Question put and agreed to.

Clause 104 ordered to stand part of the Bill.

Clause 105 ordered to stand part of the Bill.

Clause 106

Enforcement of powers under section 105: general

Question proposed, That the clause stand part of the Bill.

Mr. Djanogly: Once again, we are discussing the production of documents, and the enforcement powers latch on to that. The Bill will clearly make the commission much more forceful and powerful. As with many aspects of the Bill, we are dealing with an increase in enforcement powers and greater penalties.

It is important to appreciate that, in most situations, most companies, particularly third-party companies, that are asked to provide background information will do so voluntarily and will help the OFT or the commission with their investigations as much as they can.
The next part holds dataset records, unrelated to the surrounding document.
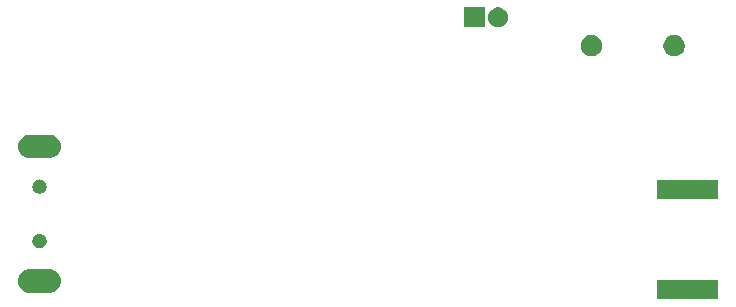
<source format=gbr>
G04 #@! TF.GenerationSoftware,KiCad,Pcbnew,5.1.5*
G04 #@! TF.CreationDate,2020-06-04T17:32:55-05:00*
G04 #@! TF.ProjectId,Receiver,52656365-6976-4657-922e-6b696361645f,rev?*
G04 #@! TF.SameCoordinates,Original*
G04 #@! TF.FileFunction,Soldermask,Bot*
G04 #@! TF.FilePolarity,Negative*
%FSLAX46Y46*%
G04 Gerber Fmt 4.6, Leading zero omitted, Abs format (unit mm)*
G04 Created by KiCad (PCBNEW 5.1.5) date 2020-06-04 17:32:55*
%MOMM*%
%LPD*%
G04 APERTURE LIST*
%ADD10C,0.100000*%
G04 APERTURE END LIST*
D10*
G36*
X186487000Y-110461000D02*
G01*
X181305000Y-110461000D01*
X181305000Y-108859000D01*
X186487000Y-108859000D01*
X186487000Y-110461000D01*
G37*
G36*
X130028228Y-107949483D02*
G01*
X130216922Y-108006723D01*
X130390815Y-108099671D01*
X130543239Y-108224761D01*
X130668329Y-108377185D01*
X130761277Y-108551078D01*
X130818517Y-108739772D01*
X130837843Y-108936000D01*
X130818517Y-109132228D01*
X130761277Y-109320922D01*
X130668329Y-109494815D01*
X130543239Y-109647239D01*
X130390815Y-109772329D01*
X130216922Y-109865277D01*
X130028228Y-109922517D01*
X129881175Y-109937000D01*
X128182825Y-109937000D01*
X128035772Y-109922517D01*
X127847078Y-109865277D01*
X127673185Y-109772329D01*
X127520761Y-109647239D01*
X127395671Y-109494815D01*
X127302723Y-109320922D01*
X127245483Y-109132228D01*
X127226157Y-108936000D01*
X127245483Y-108739772D01*
X127302723Y-108551078D01*
X127395671Y-108377185D01*
X127520761Y-108224761D01*
X127673185Y-108099671D01*
X127847078Y-108006723D01*
X128035772Y-107949483D01*
X128182825Y-107935000D01*
X129881175Y-107935000D01*
X130028228Y-107949483D01*
G37*
G36*
X129168601Y-104950397D02*
G01*
X129207305Y-104958096D01*
X129239340Y-104971365D01*
X129316680Y-105003400D01*
X129415115Y-105069173D01*
X129498827Y-105152885D01*
X129564600Y-105251320D01*
X129609904Y-105360696D01*
X129633000Y-105476805D01*
X129633000Y-105595195D01*
X129609904Y-105711304D01*
X129564600Y-105820680D01*
X129498827Y-105919115D01*
X129415115Y-106002827D01*
X129316680Y-106068600D01*
X129239340Y-106100635D01*
X129207305Y-106113904D01*
X129168601Y-106121603D01*
X129091195Y-106137000D01*
X128972805Y-106137000D01*
X128895399Y-106121603D01*
X128856695Y-106113904D01*
X128824660Y-106100635D01*
X128747320Y-106068600D01*
X128648885Y-106002827D01*
X128565173Y-105919115D01*
X128499400Y-105820680D01*
X128454096Y-105711304D01*
X128431000Y-105595195D01*
X128431000Y-105476805D01*
X128454096Y-105360696D01*
X128499400Y-105251320D01*
X128565173Y-105152885D01*
X128648885Y-105069173D01*
X128747320Y-105003400D01*
X128824660Y-104971365D01*
X128856695Y-104958096D01*
X128895399Y-104950397D01*
X128972805Y-104935000D01*
X129091195Y-104935000D01*
X129168601Y-104950397D01*
G37*
G36*
X186487000Y-101961000D02*
G01*
X181305000Y-101961000D01*
X181305000Y-100359000D01*
X186487000Y-100359000D01*
X186487000Y-101961000D01*
G37*
G36*
X129168601Y-100350397D02*
G01*
X129207305Y-100358096D01*
X129239340Y-100371365D01*
X129316680Y-100403400D01*
X129415115Y-100469173D01*
X129498827Y-100552885D01*
X129564600Y-100651320D01*
X129609904Y-100760696D01*
X129633000Y-100876805D01*
X129633000Y-100995195D01*
X129609904Y-101111304D01*
X129564600Y-101220680D01*
X129498827Y-101319115D01*
X129415115Y-101402827D01*
X129316680Y-101468600D01*
X129239340Y-101500635D01*
X129207305Y-101513904D01*
X129168601Y-101521603D01*
X129091195Y-101537000D01*
X128972805Y-101537000D01*
X128895399Y-101521603D01*
X128856695Y-101513904D01*
X128824660Y-101500635D01*
X128747320Y-101468600D01*
X128648885Y-101402827D01*
X128565173Y-101319115D01*
X128499400Y-101220680D01*
X128454096Y-101111304D01*
X128431000Y-100995195D01*
X128431000Y-100876805D01*
X128454096Y-100760696D01*
X128499400Y-100651320D01*
X128565173Y-100552885D01*
X128648885Y-100469173D01*
X128747320Y-100403400D01*
X128824660Y-100371365D01*
X128856695Y-100358096D01*
X128895399Y-100350397D01*
X128972805Y-100335000D01*
X129091195Y-100335000D01*
X129168601Y-100350397D01*
G37*
G36*
X130028228Y-96549483D02*
G01*
X130216922Y-96606723D01*
X130390815Y-96699671D01*
X130543239Y-96824761D01*
X130668329Y-96977185D01*
X130761277Y-97151078D01*
X130818517Y-97339772D01*
X130837843Y-97536000D01*
X130818517Y-97732228D01*
X130761277Y-97920922D01*
X130668329Y-98094815D01*
X130543239Y-98247239D01*
X130390815Y-98372329D01*
X130216922Y-98465277D01*
X130028228Y-98522517D01*
X129881175Y-98537000D01*
X128182825Y-98537000D01*
X128035772Y-98522517D01*
X127847078Y-98465277D01*
X127673185Y-98372329D01*
X127520761Y-98247239D01*
X127395671Y-98094815D01*
X127302723Y-97920922D01*
X127245483Y-97732228D01*
X127226157Y-97536000D01*
X127245483Y-97339772D01*
X127302723Y-97151078D01*
X127395671Y-96977185D01*
X127520761Y-96824761D01*
X127673185Y-96699671D01*
X127847078Y-96606723D01*
X128035772Y-96549483D01*
X128182825Y-96535000D01*
X129881175Y-96535000D01*
X130028228Y-96549483D01*
G37*
G36*
X175877512Y-88113927D02*
G01*
X176026812Y-88143624D01*
X176190784Y-88211544D01*
X176338354Y-88310147D01*
X176463853Y-88435646D01*
X176562456Y-88583216D01*
X176630376Y-88747188D01*
X176665000Y-88921259D01*
X176665000Y-89098741D01*
X176630376Y-89272812D01*
X176562456Y-89436784D01*
X176463853Y-89584354D01*
X176338354Y-89709853D01*
X176190784Y-89808456D01*
X176026812Y-89876376D01*
X175877512Y-89906073D01*
X175852742Y-89911000D01*
X175675258Y-89911000D01*
X175650488Y-89906073D01*
X175501188Y-89876376D01*
X175337216Y-89808456D01*
X175189646Y-89709853D01*
X175064147Y-89584354D01*
X174965544Y-89436784D01*
X174897624Y-89272812D01*
X174863000Y-89098741D01*
X174863000Y-88921259D01*
X174897624Y-88747188D01*
X174965544Y-88583216D01*
X175064147Y-88435646D01*
X175189646Y-88310147D01*
X175337216Y-88211544D01*
X175501188Y-88143624D01*
X175650488Y-88113927D01*
X175675258Y-88109000D01*
X175852742Y-88109000D01*
X175877512Y-88113927D01*
G37*
G36*
X182877512Y-88113927D02*
G01*
X183026812Y-88143624D01*
X183190784Y-88211544D01*
X183338354Y-88310147D01*
X183463853Y-88435646D01*
X183562456Y-88583216D01*
X183630376Y-88747188D01*
X183665000Y-88921259D01*
X183665000Y-89098741D01*
X183630376Y-89272812D01*
X183562456Y-89436784D01*
X183463853Y-89584354D01*
X183338354Y-89709853D01*
X183190784Y-89808456D01*
X183026812Y-89876376D01*
X182877512Y-89906073D01*
X182852742Y-89911000D01*
X182675258Y-89911000D01*
X182650488Y-89906073D01*
X182501188Y-89876376D01*
X182337216Y-89808456D01*
X182189646Y-89709853D01*
X182064147Y-89584354D01*
X181965544Y-89436784D01*
X181897624Y-89272812D01*
X181863000Y-89098741D01*
X181863000Y-88921259D01*
X181897624Y-88747188D01*
X181965544Y-88583216D01*
X182064147Y-88435646D01*
X182189646Y-88310147D01*
X182337216Y-88211544D01*
X182501188Y-88143624D01*
X182650488Y-88113927D01*
X182675258Y-88109000D01*
X182852742Y-88109000D01*
X182877512Y-88113927D01*
G37*
G36*
X168110228Y-85795703D02*
G01*
X168265100Y-85859853D01*
X168404481Y-85952985D01*
X168523015Y-86071519D01*
X168616147Y-86210900D01*
X168680297Y-86365772D01*
X168713000Y-86530184D01*
X168713000Y-86697816D01*
X168680297Y-86862228D01*
X168616147Y-87017100D01*
X168523015Y-87156481D01*
X168404481Y-87275015D01*
X168265100Y-87368147D01*
X168110228Y-87432297D01*
X167945816Y-87465000D01*
X167778184Y-87465000D01*
X167613772Y-87432297D01*
X167458900Y-87368147D01*
X167319519Y-87275015D01*
X167200985Y-87156481D01*
X167107853Y-87017100D01*
X167043703Y-86862228D01*
X167011000Y-86697816D01*
X167011000Y-86530184D01*
X167043703Y-86365772D01*
X167107853Y-86210900D01*
X167200985Y-86071519D01*
X167319519Y-85952985D01*
X167458900Y-85859853D01*
X167613772Y-85795703D01*
X167778184Y-85763000D01*
X167945816Y-85763000D01*
X168110228Y-85795703D01*
G37*
G36*
X166713000Y-87465000D02*
G01*
X165011000Y-87465000D01*
X165011000Y-85763000D01*
X166713000Y-85763000D01*
X166713000Y-87465000D01*
G37*
M02*

</source>
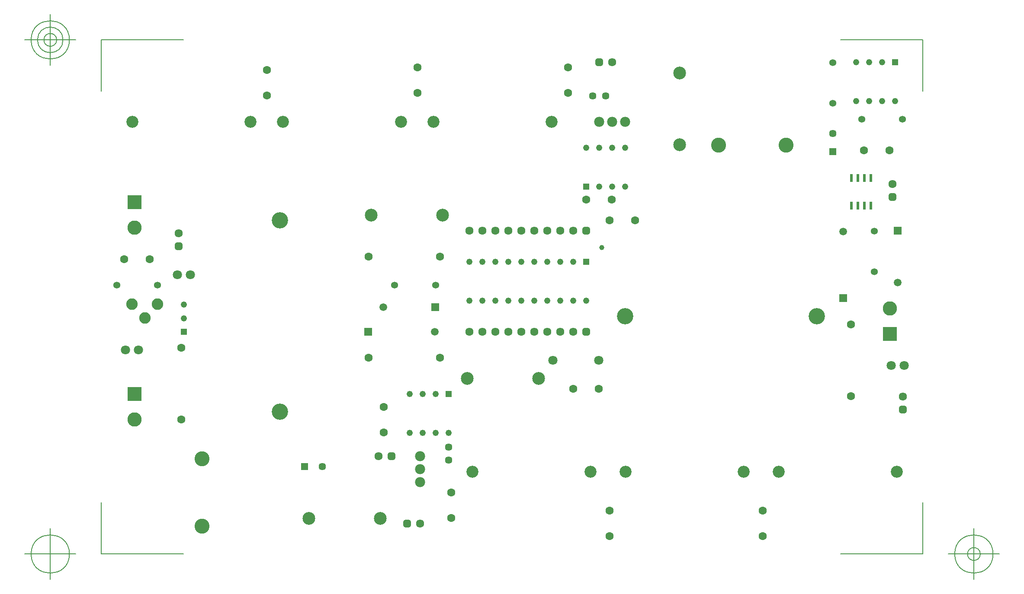
<source format=gbr>
G04 Generated by Ultiboard 13.0 *
%FSLAX25Y25*%
%MOIN*%

%ADD10C,0.00001*%
%ADD11C,0.00500*%
%ADD12C,0.09200*%
%ADD13C,0.05709*%
%ADD14C,0.07834*%
%ADD15C,0.04900*%
%ADD16R,0.04900X0.04900*%
%ADD17C,0.09843*%
%ADD18C,0.11024*%
%ADD19R,0.11024X0.11024*%
%ADD20R,0.05709X0.05709*%
%ADD21C,0.11574*%
%ADD22R,0.02083X0.02083*%
%ADD23C,0.03917*%
%ADD24C,0.06334*%
%ADD25C,0.05906*%
%ADD26R,0.05906X0.05906*%
%ADD27C,0.12598*%
%ADD28C,0.06299*%
%ADD29C,0.07087*%
%ADD30C,0.05354*%
%ADD31R,0.02362X0.06102*%
%ADD32C,0.03937*%
%ADD33C,0.08858*%


G04 ColorRGB FF00CC for the following layer *
%LNSolder Mask Top*%
%LPD*%
G54D10*
G54D11*
X-1500Y-1500D02*
X-1500Y38170D01*
X-1500Y-1500D02*
X61792Y-1500D01*
X631421Y-1500D02*
X568129Y-1500D01*
X631421Y-1500D02*
X631421Y38170D01*
X631421Y395201D02*
X631421Y355531D01*
X631421Y395201D02*
X568129Y395201D01*
X-1500Y395201D02*
X61792Y395201D01*
X-1500Y395201D02*
X-1500Y355531D01*
X-21185Y-1500D02*
X-60555Y-1500D01*
X-40870Y-21185D02*
X-40870Y18185D01*
X-55634Y-1500D02*
G75*
D01*
G02X-55634Y-1500I14764J0*
G01*
X651106Y-1500D02*
X690476Y-1500D01*
X670791Y-21185D02*
X670791Y18185D01*
X656028Y-1500D02*
G75*
D01*
G02X656028Y-1500I14763J0*
G01*
X665870Y-1500D02*
G75*
D01*
G02X665870Y-1500I4921J0*
G01*
X-21185Y395201D02*
X-60555Y395201D01*
X-40870Y375516D02*
X-40870Y414886D01*
X-55634Y395201D02*
G75*
D01*
G02X-55634Y395201I14764J0*
G01*
X-50713Y395201D02*
G75*
D01*
G02X-50713Y395201I9843J0*
G01*
X-45791Y395201D02*
G75*
D01*
G02X-45791Y395201I4921J0*
G01*
G54D12*
X254500Y332000D03*
X345500Y332000D03*
X22500Y332000D03*
X113500Y332000D03*
X138500Y332000D03*
X229500Y332000D03*
X611500Y62000D03*
X520500Y62000D03*
X493500Y62000D03*
X402500Y62000D03*
X375500Y62000D03*
X284500Y62000D03*
G54D13*
X377079Y352000D03*
X386921Y352000D03*
X562000Y322890D03*
X168890Y66000D03*
X266000Y80921D03*
X266000Y71079D03*
G54D14*
X382000Y332000D03*
X402000Y332000D03*
X392000Y332000D03*
X244000Y74000D03*
X244000Y54000D03*
X244000Y64000D03*
G54D15*
X372000Y312000D03*
X382000Y282000D03*
X402000Y282000D03*
X392000Y282000D03*
X402000Y312000D03*
X382000Y312000D03*
X392000Y312000D03*
X266000Y92000D03*
X256000Y122000D03*
X236000Y122000D03*
X246000Y122000D03*
X236000Y92000D03*
X256000Y92000D03*
X246000Y92000D03*
X62000Y180433D03*
X62000Y190866D03*
X372000Y194000D03*
X362000Y224000D03*
X342000Y224000D03*
X352000Y224000D03*
X332000Y224000D03*
X312000Y224000D03*
X322000Y224000D03*
X302000Y224000D03*
X292000Y224000D03*
X282000Y224000D03*
X312000Y194000D03*
X342000Y194000D03*
X362000Y194000D03*
X352000Y194000D03*
X332000Y194000D03*
X322000Y194000D03*
X302000Y194000D03*
X292000Y194000D03*
X282000Y194000D03*
X610000Y348000D03*
X600000Y378000D03*
X580000Y378000D03*
X590000Y378000D03*
X580000Y348000D03*
X600000Y348000D03*
X590000Y348000D03*
G54D16*
X372000Y282000D03*
X266000Y122000D03*
X62000Y170000D03*
X372000Y224000D03*
X610000Y378000D03*
G54D17*
X261559Y260000D03*
X206441Y260000D03*
X444000Y369559D03*
X444000Y314441D03*
X213559Y26000D03*
X158441Y26000D03*
X280441Y134000D03*
X335559Y134000D03*
G54D18*
X24000Y250157D03*
X24000Y102157D03*
X606000Y187843D03*
G54D19*
X24000Y269843D03*
X24000Y121843D03*
X606000Y168157D03*
G54D20*
X562000Y309110D03*
X155110Y66000D03*
G54D21*
X474000Y314000D03*
X526000Y314000D03*
X76000Y20000D03*
X76000Y72000D03*
G54D22*
X382000Y378000D03*
X58000Y236000D03*
X234000Y22000D03*
X608000Y274000D03*
X222000Y74000D03*
X372000Y170000D03*
X372000Y248000D03*
X616000Y110000D03*
G54D23*
X380959Y376959D02*
X383041Y376959D01*
X383041Y379041D01*
X380959Y379041D01*
X380959Y376959D01*D02*
X56959Y234959D02*
X59041Y234959D01*
X59041Y237041D01*
X56959Y237041D01*
X56959Y234959D01*D02*
X232959Y20959D02*
X235041Y20959D01*
X235041Y23041D01*
X232959Y23041D01*
X232959Y20959D01*D02*
X606959Y272959D02*
X609041Y272959D01*
X609041Y275041D01*
X606959Y275041D01*
X606959Y272959D01*D02*
X220959Y72959D02*
X223041Y72959D01*
X223041Y75041D01*
X220959Y75041D01*
X220959Y72959D01*D02*
X370959Y168959D02*
X373041Y168959D01*
X373041Y171041D01*
X370959Y171041D01*
X370959Y168959D01*D02*
X370959Y246959D02*
X373041Y246959D01*
X373041Y249041D01*
X370959Y249041D01*
X370959Y246959D01*D02*
X614959Y108959D02*
X617041Y108959D01*
X617041Y111041D01*
X614959Y111041D01*
X614959Y108959D01*D02*
G54D24*
X392000Y378000D03*
X58000Y246000D03*
X244000Y22000D03*
X608000Y284000D03*
X212000Y74000D03*
X342000Y170000D03*
X352000Y170000D03*
X362000Y170000D03*
X322000Y170000D03*
X332000Y170000D03*
X312000Y170000D03*
X292000Y170000D03*
X302000Y170000D03*
X282000Y170000D03*
X342000Y248000D03*
X352000Y248000D03*
X362000Y248000D03*
X322000Y248000D03*
X332000Y248000D03*
X312000Y248000D03*
X292000Y248000D03*
X302000Y248000D03*
X282000Y248000D03*
X616000Y120000D03*
G54D25*
X570000Y247181D03*
X612000Y208000D03*
X255348Y169965D03*
X215865Y188838D03*
G54D26*
X570000Y196000D03*
X612000Y248000D03*
X204167Y169965D03*
X255865Y188838D03*
G54D27*
X402181Y182000D03*
X549819Y182000D03*
X136000Y255819D03*
X136000Y108181D03*
G54D28*
X16157Y226000D03*
X35843Y226000D03*
X204441Y228000D03*
X259559Y228000D03*
X60000Y102441D03*
X60000Y157559D03*
X508000Y12157D03*
X508000Y31843D03*
X390000Y12157D03*
X390000Y31843D03*
X362157Y126000D03*
X381843Y126000D03*
X268000Y26157D03*
X268000Y45843D03*
X576000Y120441D03*
X576000Y175559D03*
X259559Y150000D03*
X204441Y150000D03*
X216000Y111843D03*
X216000Y92157D03*
X409843Y256000D03*
X390157Y256000D03*
X391843Y272000D03*
X372157Y272000D03*
X358000Y373843D03*
X358000Y354157D03*
X242000Y373843D03*
X242000Y354157D03*
X126000Y371843D03*
X126000Y352157D03*
X605843Y310000D03*
X586157Y310000D03*
G54D29*
X57000Y214000D03*
X67000Y214000D03*
X346283Y148000D03*
X381717Y148000D03*
X607000Y144000D03*
X617000Y144000D03*
X27000Y156000D03*
X17000Y156000D03*
G54D30*
X10252Y206000D03*
X41748Y206000D03*
X224419Y205965D03*
X255915Y205965D03*
X562000Y346252D03*
X562000Y377748D03*
X594000Y216252D03*
X594000Y247748D03*
X615748Y334000D03*
X584252Y334000D03*
G54D31*
X586500Y267370D03*
X591500Y267370D03*
X576500Y267370D03*
X581500Y267370D03*
X591500Y288630D03*
X586500Y288630D03*
X581500Y288630D03*
X576500Y288630D03*
G54D32*
X384000Y235000D03*
G54D33*
X41843Y191315D03*
X22157Y191315D03*
X32000Y180685D03*

M02*

</source>
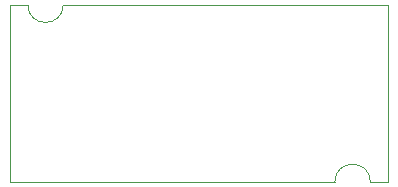
<source format=gm1>
%TF.GenerationSoftware,KiCad,Pcbnew,(6.0.5-0)*%
%TF.CreationDate,2023-01-17T15:21:49+09:00*%
%TF.ProjectId,stepper,73746570-7065-4722-9e6b-696361645f70,rev?*%
%TF.SameCoordinates,Original*%
%TF.FileFunction,Profile,NP*%
%FSLAX46Y46*%
G04 Gerber Fmt 4.6, Leading zero omitted, Abs format (unit mm)*
G04 Created by KiCad (PCBNEW (6.0.5-0)) date 2023-01-17 15:21:49*
%MOMM*%
%LPD*%
G01*
G04 APERTURE LIST*
%TA.AperFunction,Profile*%
%ADD10C,0.100000*%
%TD*%
G04 APERTURE END LIST*
D10*
X171500000Y-107000000D02*
X173000000Y-107000000D01*
X168500000Y-107000000D02*
X141000000Y-107000000D01*
X145500000Y-92000000D02*
X173000000Y-92000000D01*
X142500000Y-92000000D02*
G75*
G03*
X145500000Y-92000000I1500000J0D01*
G01*
X171500000Y-107000000D02*
G75*
G03*
X168500000Y-107000000I-1500000J0D01*
G01*
X141000000Y-107000000D02*
X141000000Y-92000000D01*
X141000000Y-92000000D02*
X142500000Y-92000000D01*
X173000000Y-92000000D02*
X173000000Y-107000000D01*
M02*

</source>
The fear, which I and others have expressed at various times during the Bill's progress, is that with all the new enforcement powers the process will become more formalistic. Will the powers mean that, rather than providing a better flow of information, the flow of information will dry up? Will the information that is provided be only the minimum that is requested, so that the commission's questions are not fully answered? I should be grateful if the Minister would address that concern and give some comfort to business that, when they provide information, clauses such as this will be not be used against them.

The other issue that I want to raise goes back to the question of confidential information. That has arisen at innumerable points throughout the Bill and applies also to these provisions. If companies knew that they could consent in some way to the information that was released, whether under clause 106 or other provisions, would they not be more likely to be freer with the information that they gave in the first place?